-- Record excerpts start --

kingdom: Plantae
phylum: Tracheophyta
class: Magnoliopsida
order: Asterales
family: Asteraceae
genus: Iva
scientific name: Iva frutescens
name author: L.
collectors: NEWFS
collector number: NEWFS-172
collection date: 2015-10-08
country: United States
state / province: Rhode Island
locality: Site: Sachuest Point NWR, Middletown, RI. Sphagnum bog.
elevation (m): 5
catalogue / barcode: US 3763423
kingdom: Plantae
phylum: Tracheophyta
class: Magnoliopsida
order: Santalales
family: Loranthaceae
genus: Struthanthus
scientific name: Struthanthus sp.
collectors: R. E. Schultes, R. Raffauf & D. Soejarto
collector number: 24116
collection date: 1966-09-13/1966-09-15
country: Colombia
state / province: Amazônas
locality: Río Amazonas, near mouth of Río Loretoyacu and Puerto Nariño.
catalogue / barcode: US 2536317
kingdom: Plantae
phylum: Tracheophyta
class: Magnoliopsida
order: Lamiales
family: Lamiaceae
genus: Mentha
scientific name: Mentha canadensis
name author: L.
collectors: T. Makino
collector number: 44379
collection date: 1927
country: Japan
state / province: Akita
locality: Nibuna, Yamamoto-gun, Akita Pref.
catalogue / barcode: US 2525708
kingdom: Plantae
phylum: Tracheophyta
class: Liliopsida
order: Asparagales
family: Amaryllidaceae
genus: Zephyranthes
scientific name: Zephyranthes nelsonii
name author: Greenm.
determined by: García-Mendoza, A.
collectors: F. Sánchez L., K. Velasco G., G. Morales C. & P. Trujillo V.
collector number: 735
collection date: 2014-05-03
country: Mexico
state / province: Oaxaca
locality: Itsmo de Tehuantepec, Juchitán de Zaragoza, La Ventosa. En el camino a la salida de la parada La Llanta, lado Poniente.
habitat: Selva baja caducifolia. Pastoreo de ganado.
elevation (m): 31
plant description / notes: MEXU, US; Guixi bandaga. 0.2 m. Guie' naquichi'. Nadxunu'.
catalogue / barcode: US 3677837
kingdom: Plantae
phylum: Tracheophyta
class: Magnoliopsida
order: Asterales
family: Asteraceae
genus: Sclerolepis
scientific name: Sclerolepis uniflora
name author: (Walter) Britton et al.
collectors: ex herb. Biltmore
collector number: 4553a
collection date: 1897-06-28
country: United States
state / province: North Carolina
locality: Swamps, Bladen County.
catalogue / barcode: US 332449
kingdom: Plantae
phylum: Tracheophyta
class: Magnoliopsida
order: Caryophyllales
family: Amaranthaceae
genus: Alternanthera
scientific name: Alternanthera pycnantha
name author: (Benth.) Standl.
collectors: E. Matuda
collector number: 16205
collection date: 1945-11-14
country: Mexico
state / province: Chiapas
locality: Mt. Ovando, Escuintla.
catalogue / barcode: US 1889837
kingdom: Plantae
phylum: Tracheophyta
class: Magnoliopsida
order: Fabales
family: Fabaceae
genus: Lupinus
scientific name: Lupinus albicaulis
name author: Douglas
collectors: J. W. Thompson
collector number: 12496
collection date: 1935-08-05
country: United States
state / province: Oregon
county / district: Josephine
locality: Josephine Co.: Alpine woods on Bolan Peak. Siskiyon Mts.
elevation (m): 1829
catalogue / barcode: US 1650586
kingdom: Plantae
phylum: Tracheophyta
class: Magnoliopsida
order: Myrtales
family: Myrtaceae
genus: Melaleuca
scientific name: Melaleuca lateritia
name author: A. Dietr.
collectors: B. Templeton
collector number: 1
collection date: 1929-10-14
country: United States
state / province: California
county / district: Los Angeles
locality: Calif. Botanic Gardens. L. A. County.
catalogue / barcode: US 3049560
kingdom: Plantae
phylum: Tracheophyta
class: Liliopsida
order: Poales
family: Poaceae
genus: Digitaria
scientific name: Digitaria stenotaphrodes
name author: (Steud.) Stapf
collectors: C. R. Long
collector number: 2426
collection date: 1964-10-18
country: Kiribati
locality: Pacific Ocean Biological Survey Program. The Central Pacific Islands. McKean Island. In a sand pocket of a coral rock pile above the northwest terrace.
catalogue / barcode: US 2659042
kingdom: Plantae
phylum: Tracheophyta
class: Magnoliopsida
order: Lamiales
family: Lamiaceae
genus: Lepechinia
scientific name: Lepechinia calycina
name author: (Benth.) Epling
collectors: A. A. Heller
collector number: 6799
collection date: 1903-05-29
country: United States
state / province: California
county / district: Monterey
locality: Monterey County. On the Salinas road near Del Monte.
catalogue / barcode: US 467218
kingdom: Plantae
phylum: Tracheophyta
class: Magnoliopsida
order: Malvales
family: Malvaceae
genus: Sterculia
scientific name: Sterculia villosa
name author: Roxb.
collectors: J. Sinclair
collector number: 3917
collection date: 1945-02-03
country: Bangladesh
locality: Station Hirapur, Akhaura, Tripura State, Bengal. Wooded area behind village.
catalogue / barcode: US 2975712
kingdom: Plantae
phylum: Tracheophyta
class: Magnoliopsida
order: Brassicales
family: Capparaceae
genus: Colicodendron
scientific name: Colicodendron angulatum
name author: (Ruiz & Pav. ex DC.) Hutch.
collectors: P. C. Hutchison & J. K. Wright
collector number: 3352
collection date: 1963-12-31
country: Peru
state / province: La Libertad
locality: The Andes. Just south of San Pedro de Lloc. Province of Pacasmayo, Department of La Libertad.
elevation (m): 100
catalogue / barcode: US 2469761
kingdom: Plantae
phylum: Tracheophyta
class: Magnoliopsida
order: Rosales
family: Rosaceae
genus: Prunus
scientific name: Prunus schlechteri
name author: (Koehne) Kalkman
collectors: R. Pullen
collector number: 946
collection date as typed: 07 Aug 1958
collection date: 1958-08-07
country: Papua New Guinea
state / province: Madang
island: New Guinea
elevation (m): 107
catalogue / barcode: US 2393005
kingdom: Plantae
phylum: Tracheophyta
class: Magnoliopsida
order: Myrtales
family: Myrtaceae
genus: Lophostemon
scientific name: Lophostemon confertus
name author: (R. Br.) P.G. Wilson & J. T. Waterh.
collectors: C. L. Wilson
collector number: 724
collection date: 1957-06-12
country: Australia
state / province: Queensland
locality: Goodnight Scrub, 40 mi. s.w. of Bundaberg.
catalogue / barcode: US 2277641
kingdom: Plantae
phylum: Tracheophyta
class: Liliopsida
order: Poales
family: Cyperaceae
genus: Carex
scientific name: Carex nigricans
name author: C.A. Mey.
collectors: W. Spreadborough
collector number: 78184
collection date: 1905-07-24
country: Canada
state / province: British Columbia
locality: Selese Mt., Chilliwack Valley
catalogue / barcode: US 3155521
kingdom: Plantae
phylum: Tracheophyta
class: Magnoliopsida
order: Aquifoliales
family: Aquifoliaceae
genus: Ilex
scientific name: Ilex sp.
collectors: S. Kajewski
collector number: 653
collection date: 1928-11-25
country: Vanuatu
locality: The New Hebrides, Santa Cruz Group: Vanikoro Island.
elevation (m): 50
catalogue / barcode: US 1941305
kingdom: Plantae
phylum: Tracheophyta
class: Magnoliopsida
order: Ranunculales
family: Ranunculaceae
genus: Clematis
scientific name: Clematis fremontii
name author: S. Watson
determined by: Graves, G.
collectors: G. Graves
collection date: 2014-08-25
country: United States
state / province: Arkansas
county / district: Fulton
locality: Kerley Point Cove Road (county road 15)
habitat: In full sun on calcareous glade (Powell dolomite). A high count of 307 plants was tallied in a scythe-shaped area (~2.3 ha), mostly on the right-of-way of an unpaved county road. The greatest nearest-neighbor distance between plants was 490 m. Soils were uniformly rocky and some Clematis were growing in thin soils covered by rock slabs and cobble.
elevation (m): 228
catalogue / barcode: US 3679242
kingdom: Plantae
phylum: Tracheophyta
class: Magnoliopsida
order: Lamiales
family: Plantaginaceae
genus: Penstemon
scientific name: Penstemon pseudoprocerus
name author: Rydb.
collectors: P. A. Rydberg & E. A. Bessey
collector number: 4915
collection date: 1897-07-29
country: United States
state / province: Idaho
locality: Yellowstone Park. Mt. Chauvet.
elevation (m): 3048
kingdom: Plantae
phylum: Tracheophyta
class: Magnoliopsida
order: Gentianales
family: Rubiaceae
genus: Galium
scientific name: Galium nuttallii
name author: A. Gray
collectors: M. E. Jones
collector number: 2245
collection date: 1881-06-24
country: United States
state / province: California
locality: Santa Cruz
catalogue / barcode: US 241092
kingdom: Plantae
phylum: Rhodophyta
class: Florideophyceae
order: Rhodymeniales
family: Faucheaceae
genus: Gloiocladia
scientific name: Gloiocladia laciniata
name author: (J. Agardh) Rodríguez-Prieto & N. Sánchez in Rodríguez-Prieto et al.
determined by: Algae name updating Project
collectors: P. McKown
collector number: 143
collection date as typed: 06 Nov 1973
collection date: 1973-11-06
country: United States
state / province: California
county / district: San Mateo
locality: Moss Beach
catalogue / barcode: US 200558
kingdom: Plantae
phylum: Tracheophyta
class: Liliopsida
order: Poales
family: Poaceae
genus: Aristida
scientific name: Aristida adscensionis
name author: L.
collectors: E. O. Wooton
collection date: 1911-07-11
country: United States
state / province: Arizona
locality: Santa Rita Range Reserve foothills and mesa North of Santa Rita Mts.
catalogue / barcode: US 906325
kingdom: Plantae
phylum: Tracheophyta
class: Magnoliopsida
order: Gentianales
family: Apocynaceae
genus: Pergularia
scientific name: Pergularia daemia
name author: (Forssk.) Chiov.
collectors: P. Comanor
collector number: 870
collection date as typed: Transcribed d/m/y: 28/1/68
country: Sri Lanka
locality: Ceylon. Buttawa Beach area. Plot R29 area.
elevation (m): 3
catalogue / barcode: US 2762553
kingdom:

-- Record excerpts end --

**What is expected:** Convert the material, from its first line through the line containing "locality: Site: Sachuest", into a JSON list of strings with one string per line and no blank lines.

**Worked answer:**
[
  "kingdom: Plantae",
  "phylum: Tracheophyta",
  "class: Magnoliopsida",
  "order: Asterales",
  "family: Asteraceae",
  "genus: Iva",
  "scientific name: Iva frutescens",
  "name author: L.",
  "collectors: NEWFS",
  "collector number: NEWFS-172",
  "collection date: 2015-10-08",
  "country: United States",
  "state / province: Rhode Island",
  "locality: Site: Sachuest Point NWR, Middletown, RI. Sphagnum bog."
]